The Federal Trade Commission is recommending updates to the Children’s Online Privacy Protection Act (COPPA), which sounds timely, wise, and worthy. But it is doing so blind to the impact and unintended consequences of its regulation.
COPPA requires that sites serving children under the age 13 must give parents notice and get consent if they collect and use personally identifiable information — which is broadly defined — about a child. Under the proposed changes, parents may no longer use email to grant consent but must jump through hoops — printing, signing, and scanning or faxing forms or holding videoconferences with the site’s employees.
The unintended consequences of COPPA are many, but the most obvious is that children have learned to lie about their age. On the Internet, everyone is 14.
On a conference call organized by the Future of Privacy Forum, an industry group, I asked Mamie Kresses, senior attorney for the FTC’s Division of Advertising Practices, whether there had been any study about how truthful children are reporting their ages online. They have no such research, she said. I asked whether the FTC had any data about how often parents use the means of notice and consent COPPA provides. None, she said.
The most disturbing unintended consequence of the regulation, I think, is the chill it likely puts on serving children online. In the early days of the web, I started the Yuckiest Site on the Internet — about goo, bugs, and science — to serve young readers at the local news sites I ran. After COPPA, my employer decided the risk in serving young people and even inadvertently recording a child’s name or targeting an ad was too great.
We don’t know how many sites have not been started to serve children online. Isn’t this the group we should be serving best? I asked Kresses whether the FTC had done research on the extent of a chill. No, she said.
Finally, I asked whether the FTC had revisited the reasons for COPPA. What harm are we trying to prevent by restricting identity online — and is it effective? She responded with circular logic: They are giving parents the opportunity of notice and consent regarding children’s information.
But why? In the panic around privacy brought on by technology — the Internet today and the portable camera a century ago — the discussion is being driven by the worst case, the often unspoken, presumptive fear of what bad could happen. Could children be exploited online? Sadly, yes. Are they sometimes kidnapped from streets? Tragically so. But they still play outside under our watchful eye, because they need to.

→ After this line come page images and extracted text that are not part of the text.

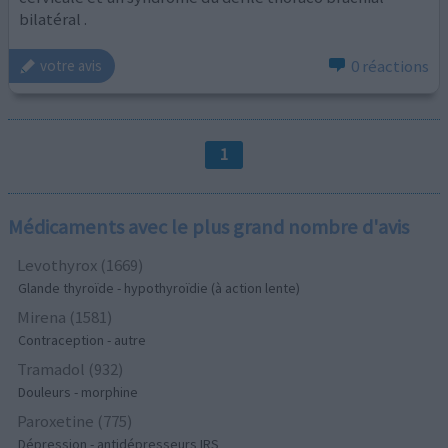
bilatéral .
0 réactions
votre avis
1
Médicaments avec le plus grand nombre d'avis
Levothyrox (1669)
Glande thyroïde - hypothyroïdie (à action lente)
Mirena (1581)
Contraception - autre
Tramadol (932)
Douleurs - morphine
Paroxetine (775)
Dépression - antidépresseurs IRS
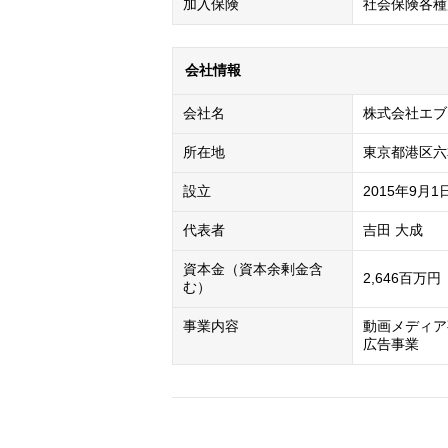
加入保険
社会保険各種
会社情報
会社名
株式会社エブ
所在地
東京都港区六
設立
2015年9月1
代表者
吉田 大成
資本金（資本余剰金含
2,646百万円
む）
事業内容
動画メディア
広告事業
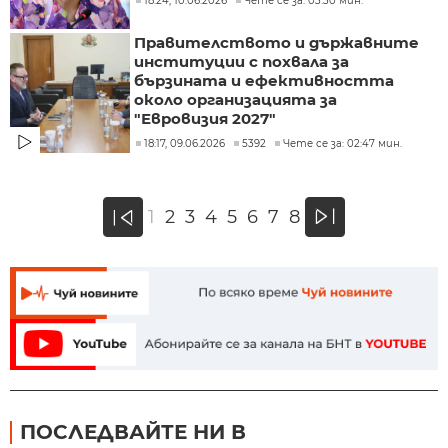
18:24, 10.06.2026
Чете се за: 03:30 мин.
Правителството и държавните
институции с похвала за
бързината и ефективността
около организацията за
"Евровизия 2027"
18:17, 09.06.2026
5392
Чете се за: 02:47 мин.
»
1
2
3
4
5
6
7
8
«
ПОСЛЕДВАЙТЕ НИ В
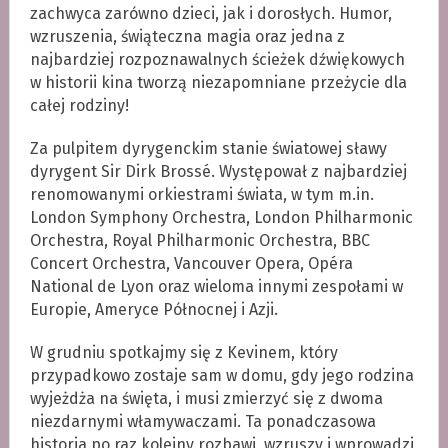
zachwyca zarówno dzieci, jak i dorosłych. Humor,
wzruszenia, świąteczna magia oraz jedna z
najbardziej rozpoznawalnych ścieżek dźwiękowych
w historii kina tworzą niezapomniane przeżycie dla
całej rodziny!
Za pulpitem dyrygenckim stanie światowej sławy
dyrygent Sir Dirk Brossé. Występował z najbardziej
renomowanymi orkiestrami świata, w tym m.in.
London Symphony Orchestra, London Philharmonic
Orchestra, Royal Philharmonic Orchestra, BBC
Concert Orchestra, Vancouver Opera, Opéra
National de Lyon oraz wieloma innymi zespołami w
Europie, Ameryce Północnej i Azji.
W grudniu spotkajmy się z Kevinem, który
przypadkowo zostaje sam w domu, gdy jego rodzina
wyjeżdża na święta, i musi zmierzyć się z dwoma
niezdarnymi włamywaczami. Ta ponadczasowa
historia po raz kolejny rozbawi, wzruszy i wprowadzi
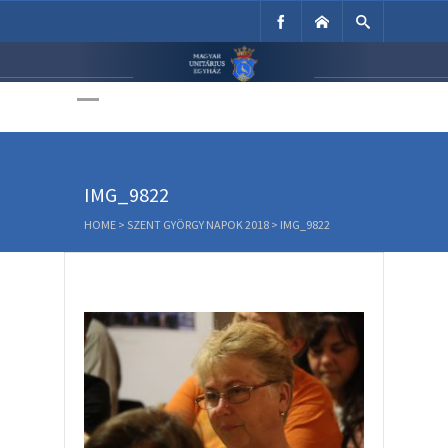
Unitárius Egyház
Weboldala
IMG_9822
HOME
>
SZENT GYÖRGY NAPOK 2018
>
IMG_9822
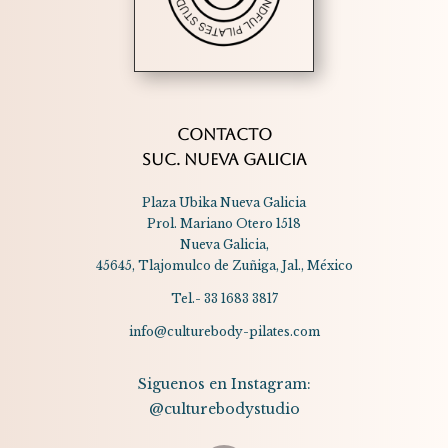
CONTACTO
SUC. NUEVA GALICIA
Plaza Ubika Nueva Galicia
Prol. Mariano Otero 1518
Nueva Galicia,
45645, Tlajomulco de Zuñiga, Jal., México
Tel.- 33 1683 3817
info@culturebody-pilates.com
Siguenos en Instagram:
@culturebodystudio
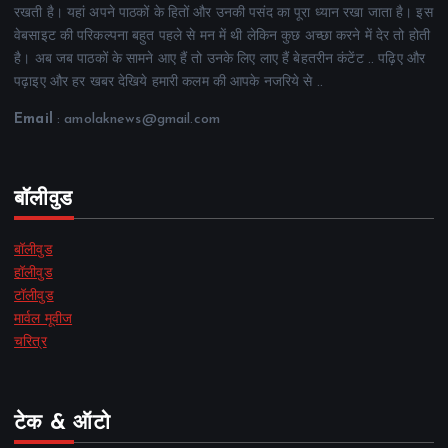
रखती है। यहां अपने पाठकों के हितों और उनकी पसंद का पूरा ध्यान रखा जाता है। इस
वेबसाइट की परिकल्पना बहुत पहले से मन में थी लेकिन कुछ अच्छा करने में देर तो होती
है। अब जब पाठकों के सामने आए हैं तो उनके लिए लाए हैं बेहतरीन कंटेंट .. पढ़िए और
पढ़ाइए और हर खबर देखिये हमारी कलम की आपके नजरिये से ..
Email
: amolaknews@gmail.com
बॉलीवुड
बॉलीवुड
हॉलीवुड
टॉलीवुड
मार्वल मूवीज
चरित्र
टेक & ऑटो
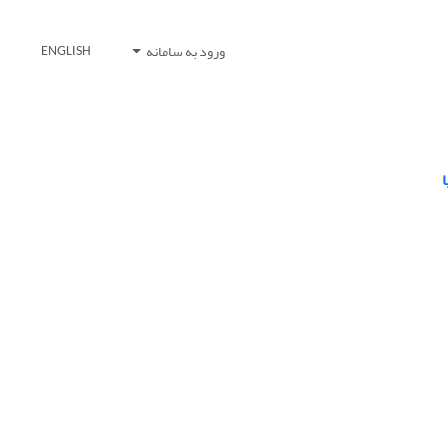
ورود به سامانه
ENGLISH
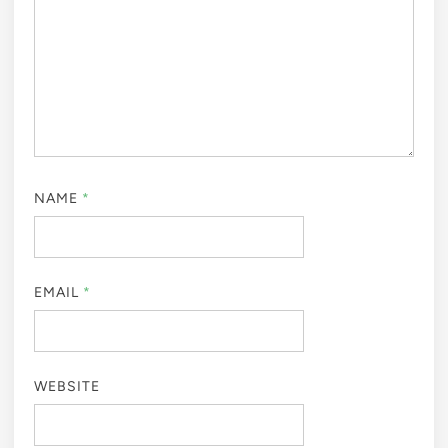
NAME
*
EMAIL
*
WEBSITE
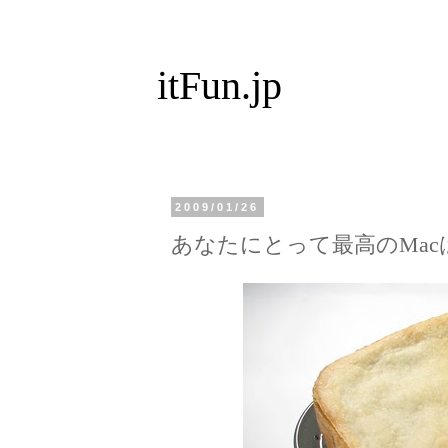
itFun.jp
2009/01/26
あなたにとって最高のMac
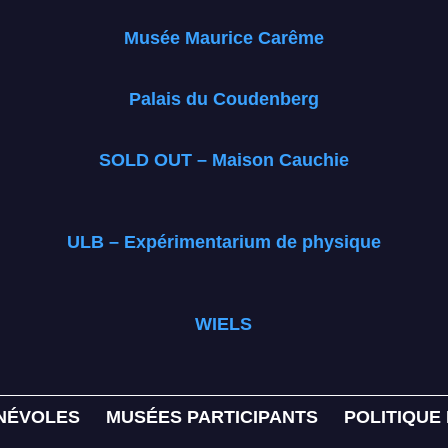
Musée Maurice Carême
Palais du Coudenberg
SOLD OUT – Maison Cauchie
ULB – Expérimentarium de physique
WIELS
NÉVOLES
MUSÉES PARTICIPANTS
POLITIQUE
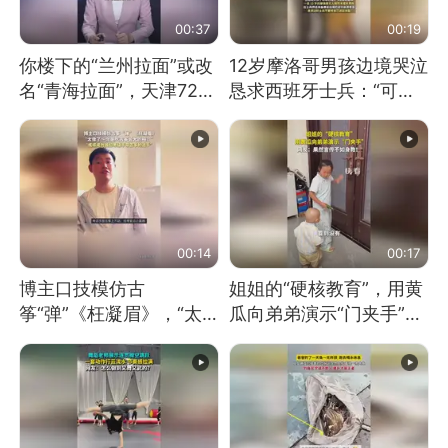
00:37
00:19
你楼下的“兰州拉面”或改
12岁摩洛哥男孩边境哭泣
名“青海拉面”，天津72家
恳求西班牙士兵：“可不
面馆已集体更换招牌
可以不要把我遣返回国”
00:14
00:17
博主口技模仿古
姐姐的“硬核教育”，用黄
筝“弹”《枉凝眉》，“太
瓜向弟弟演示“门夹手”，
像了～你是吃古筝长大的
网友：果然言传不如身
吗？”“或将成为首位考级
教！
不带古筝的选手。”（来
源：新华每日电讯）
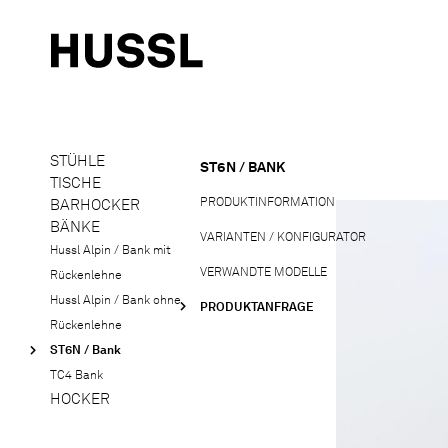
STÜHLE
ST6N / BANK
TISCHE
PRODUKTINFORMATION
BARHOCKER
BÄNKE
VARIANTEN / KONFIGURATOR
Hussl Alpin / Bank mit
VERWANDTE MODELLE
Rückenlehne
Hussl Alpin / Bank ohne
PRODUKTANFRAGE
Rückenlehne
ST6N / Bank
TC4 Bank
HOCKER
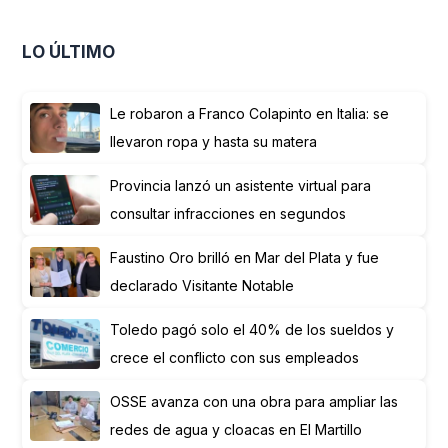
LO ÚLTIMO
Le robaron a Franco Colapinto en Italia: se
llevaron ropa y hasta su matera
Provincia lanzó un asistente virtual para
consultar infracciones en segundos
Faustino Oro brilló en Mar del Plata y fue
declarado Visitante Notable
Toledo pagó solo el 40% de los sueldos y
crece el conflicto con sus empleados
OSSE avanza con una obra para ampliar las
redes de agua y cloacas en El Martillo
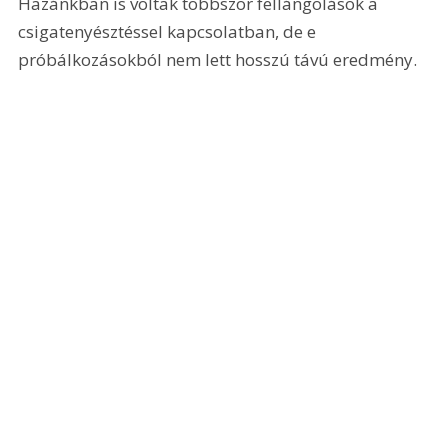
Hazánkban is voltak többször fellángolások a 
csigatenyésztéssel kapcsolatban, de e 
próbálkozásokból nem lett hosszú távú eredmény.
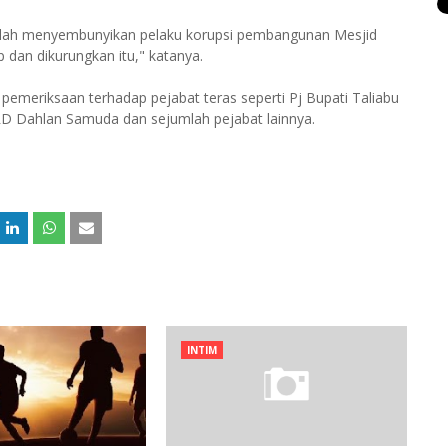
telah menyembunyikan pelaku korupsi pembangunan Mesjid
p dan dikurungkan itu," katanya.
pemeriksaan terhadap pejabat teras seperti Pj Bupati Taliabu
 Dahlan Samuda dan sejumlah pejabat lainnya.
INTIM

Children need to play online, too. They should create and get credit for their creativity. They should be able to establish a relationship with an educational site where they can track their own progress. Technology and the net don’t just present danger; they afford opportunity. But by focusing only on the former, we can risk losing sight of the latter.
So how do we protect young people? In the research for my book about publicness and privacy, I learned much from Danah Boyd, a leading researcher in social media and youth for Microsoft and NYU. In matters of privacy, she cautions against concentrating only on the gathering of information and suggests we focus more on regulating the use of information. That a site knows my child is from New Jersey isn’t necessarily sinister, a case of stranger danger; it’s what the site does with that knowledge that matters. In not addressing that issue, COPPA both overreaches and underserves.